(Beginning of Supplied records)

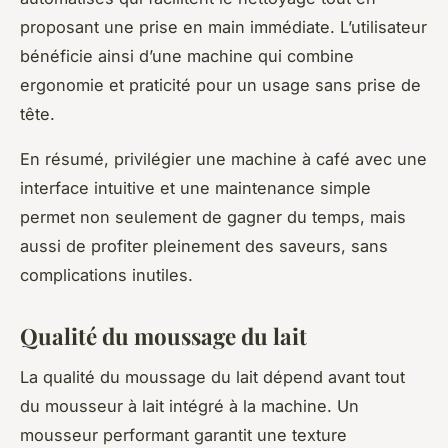
proposant une prise en main immédiate. L’utilisateur
bénéficie ainsi d’une machine qui combine
ergonomie et praticité pour un usage sans prise de
tête.
En résumé, privilégier une machine à café avec une
interface intuitive et une maintenance simple
permet non seulement de gagner du temps, mais
aussi de profiter pleinement des saveurs, sans
complications inutiles.
Qualité du moussage du lait
La qualité du moussage du lait dépend avant tout
du mousseur à lait intégré à la machine. Un
mousseur performant garantit une texture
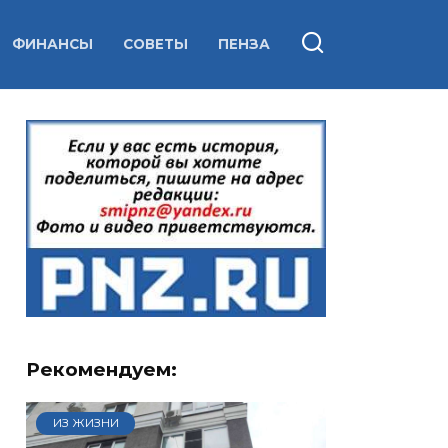
ФИНАНСЫ
СОВЕТЫ
ПЕНЗА
Рекомендуем:
ИЗ ЖИЗНИ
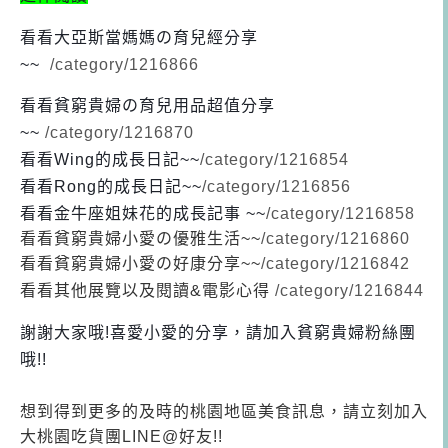
看看大亞斯當媽媽の育兒經分享
~~
/category/1216866
看看貧窮貴婦の育兒用品超值分享
~~
/category/1216870
看看Wing的成長日記
~~
/category/1216854
看看Rong的成長日記
~~
/category/1216856
看看金牛座姐妹花的成長記事 ~~
/category/1216858
看看貧窮貴婦小愛の優雅生活~~
/category/1216860
看看貧窮貴婦小愛の好康分享~~
/category/1216842
看看其他展覽以及閱讀&電影心得
/category/1216844
謝謝大家哦!喜愛小愛的分享，請加入貧窮貴婦粉絲團
哦!!
想到得到更多的及時的桃園地區美食訊息，請立刻加入
大桃園吃貨團LINE@好友!!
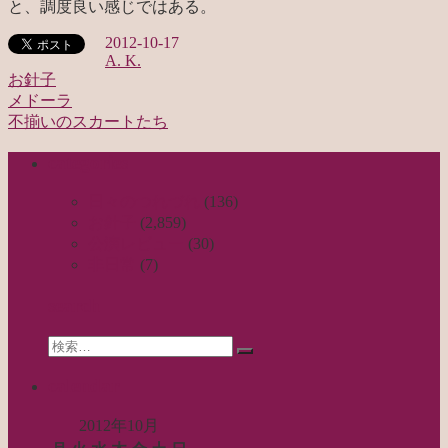
と、調度良い感じではある。
2012-10-17
A. K.
お針子
メドーラ
投
不揃いのスカートたち
稿
categories
ナ
ビ
日々のつれづれ
(136)
お針子
(2,859)
ゲ
公演レビュー
(30)
ー
非日常
(7)
シ
search
ョ
Search
ン
検
for:
索…
calendar
2012年10月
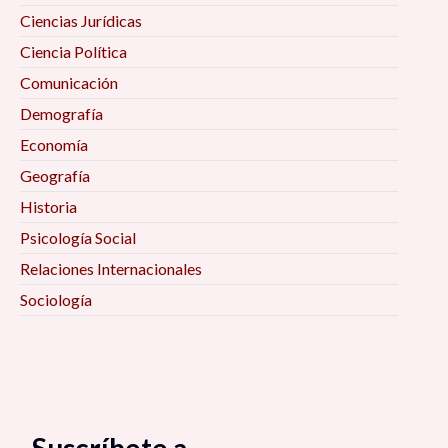
Ciencias Jurídicas
Ciencia Política
Comunicación
Demografía
Economía
Geografía
Historia
Psicología Social
Relaciones Internacionales
Sociología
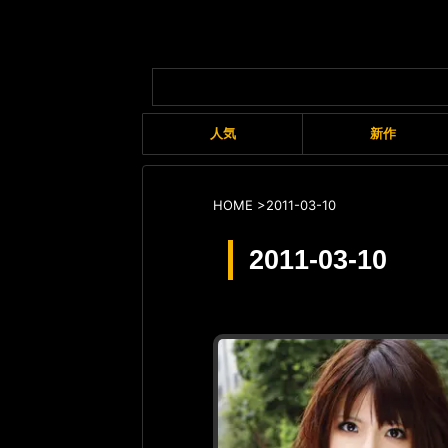
人気
新作
HOME
>
2011-03-10
2011-03-10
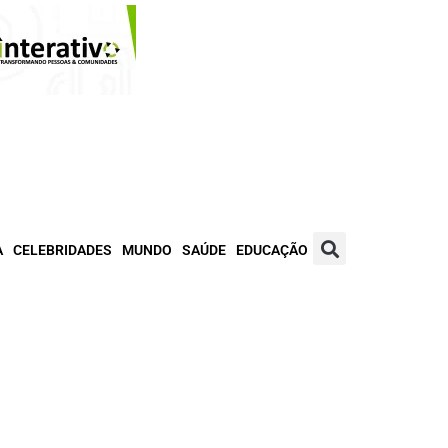
A
CELEBRIDADES
MUNDO
SAÚDE
EDUCAÇÃO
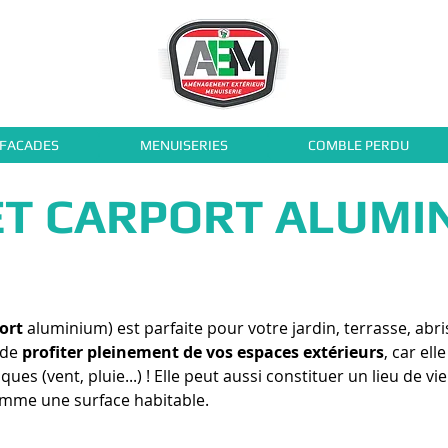
 FACADES
MENUISERIES
COMBLE PERDU
T CARPORT ALUMI
ort
aluminium) est parfaite pour votre jardin, terrasse, abri
 de
profiter pleinement de vos espaces extérieurs
, car ell
es (vent, pluie...) ! Elle peut aussi constituer un lieu de 
omme une surface habitable.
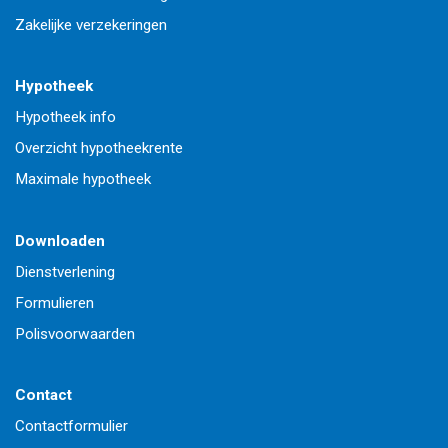
Zakelijke verzekeringen
Hypotheek
Hypotheek info
Overzicht hypotheekrente
Maximale hypotheek
Downloaden
Dienstverlening
Formulieren
Polisvoorwaarden
Contact
Contactformulier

(End of Supplied records)

Your goal: Can you output every line of text in the data above without changing a character, leaving out the pictures?

Reply:
proposant une prise en main immédiate. L’utilisateur
bénéficie ainsi d’une machine qui combine
ergonomie et praticité pour un usage sans prise de
tête.
En résumé, privilégier une machine à café avec une
interface intuitive et une maintenance simple
permet non seulement de gagner du temps, mais
aussi de profiter pleinement des saveurs, sans
complications inutiles.
Qualité du moussage du lait
La qualité du moussage du lait dépend avant tout
du mousseur à lait intégré à la machine. Un
mousseur performant garantit une texture
ФИНАНСЫ
СОВЕТЫ
ПЕНЗА
Рекомендуем:
ИЗ ЖИЗНИ
看看大亞斯當媽媽の育兒經分享
~~
/category/1216866
看看貧窮貴婦の育兒用品超值分享
~~
/category/1216870
看看Wing的成長日記
~~
/category/1216854
看看Rong的成長日記
~~
/category/1216856
看看金牛座姐妹花的成長記事 ~~
/category/1216858
看看貧窮貴婦小愛の優雅生活~~
/category/1216860
看看貧窮貴婦小愛の好康分享~~
/category/1216842
看看其他展覽以及閱讀&電影心得
/category/1216844
謝謝大家哦!喜愛小愛的分享，請加入貧窮貴婦粉絲團
哦!!
想到得到更多的及時的桃園地區美食訊息，請立刻加入
大桃園吃貨團LINE@好友!!
と、調度良い感じではある。
2012-10-17
A. K.
お針子
メドーラ
投
不揃いのスカートたち
稿
categories
ナ
ビ
日々のつれづれ
(136)
お針子
(2,859)
ゲ
公演レビュー
(30)
ー
非日常
(7)
シ
search
ョ
Search
ン
検
for:
索…
calendar
2012年10月
Ciencias Jurídicas
Ciencia Política
Comunicación
Demografía
Economía
Geografía
Historia
Psicología Social
Relaciones Internacionales
Sociología
人気
新作
HOME
>
2011-03-10
2011-03-10
A
CELEBRIDADES
MUNDO
SAÚDE
EDUCAÇÃO
 FACADES
MENUISERIES
COMBLE PERDU
T CARPORT ALUMI
ort
aluminium) est parfaite pour votre jardin, terrasse, abri
 de
profiter pleinement de vos espaces extérieurs
, car ell
es (vent, pluie...) ! Elle peut aussi constituer un lieu de 
omme une surface habitable.
Zakelijke verzekeringen
Hypotheek
Hypotheek info
Overzicht hypotheekrente
Maximale hypotheek
Downloaden
Dienstverlening
Formulieren
Polisvoorwaarden
Contact
Contactformulier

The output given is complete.